Scientists have claimed that a protein involved in cancer-promoting cell signaling is also a tumour-suppressor.
Shc pronounced "schick," plays a key role in activating signals which lead to cell proliferation (and cancer) when cells are stimulated, however, also keeps a key component of the signaling pathway tied down and inactive, keeping Erk under wraps when a cell is less active, senior author John Ladbury, Ph.D., professor in MD Anderson's Department of Biochemistry and Molecular Biology, said.
Overexpression of Erk occurs in many types of cancer, including ovarian and prostate cancer and Hodgkin lymphoma, so cellular control of its activity is important.
The findings point to a number of therapeutic possibilities, including measurement of Shc concentration levels as a diagnostic tool and of finding small molecule drugs that block growth-factor signaling to Shc, keeping it bound to Erk, Ladbury said.
When the appropriate growth factor receptor is stimulated Erk is activated in the MAP Kinase pathway.
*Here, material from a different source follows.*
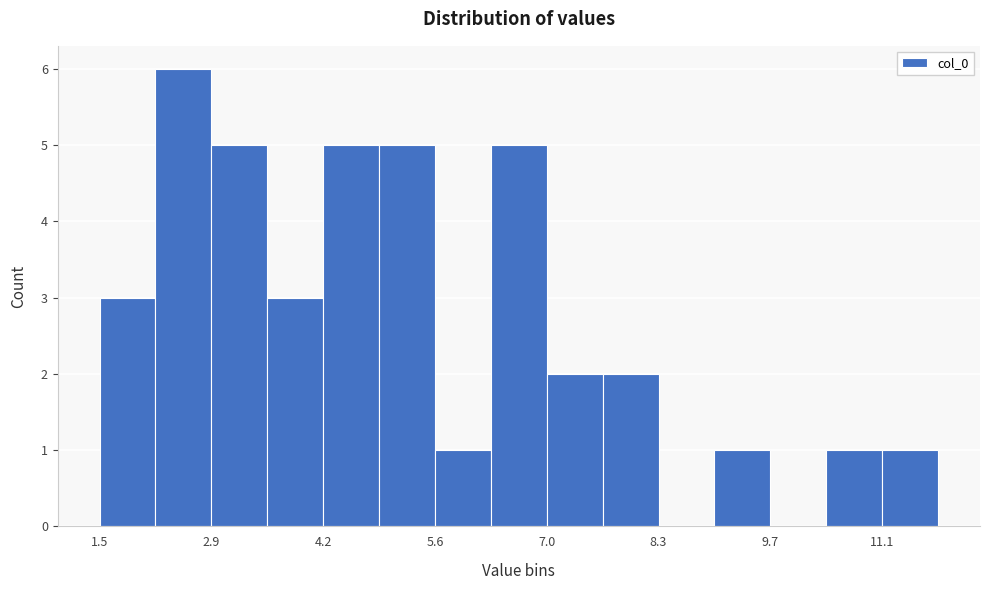

Around what value on the x-axis is the tallest bar? Give the approximate position of its centre, as read against the axis.

2.6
It dives into the cell nucleus and turns on a variety of genes, actions that contribute to cancer proliferation, blood vessel production and metastasis when signaling is out of control.
When receptor tyrosine kinases on the cell surface connect with growth factors, they normally send a signal via Shc that sets off a chain of actions leading to Erk activation. Ladbury and colleagues looked at Shc's connections to epidermal growth factor receptor (EGFR) signaling.
Ladbury and his colleagues tested their results in the C.Elegans, a worm model frequently employed in biological research. Both Shc and Erk are greatly similar between humans and the worms.
Experiments showed that Shc blocks Erk function by sequestering it away from the Ras-Raf-Mek MAPK pathway in the worms. Without the Shc-Erk connection, the MAPK pathway is activated, causing excessive Erk activation.
EGFR stimulation not only sets off the normal activation of Erk via Shc and the MAPK pathway, Ladbury said, but also frees Erk for greater availability for activation by breaking the tie to Shc.
The findings have been published in Nature Structural Molecular Biology.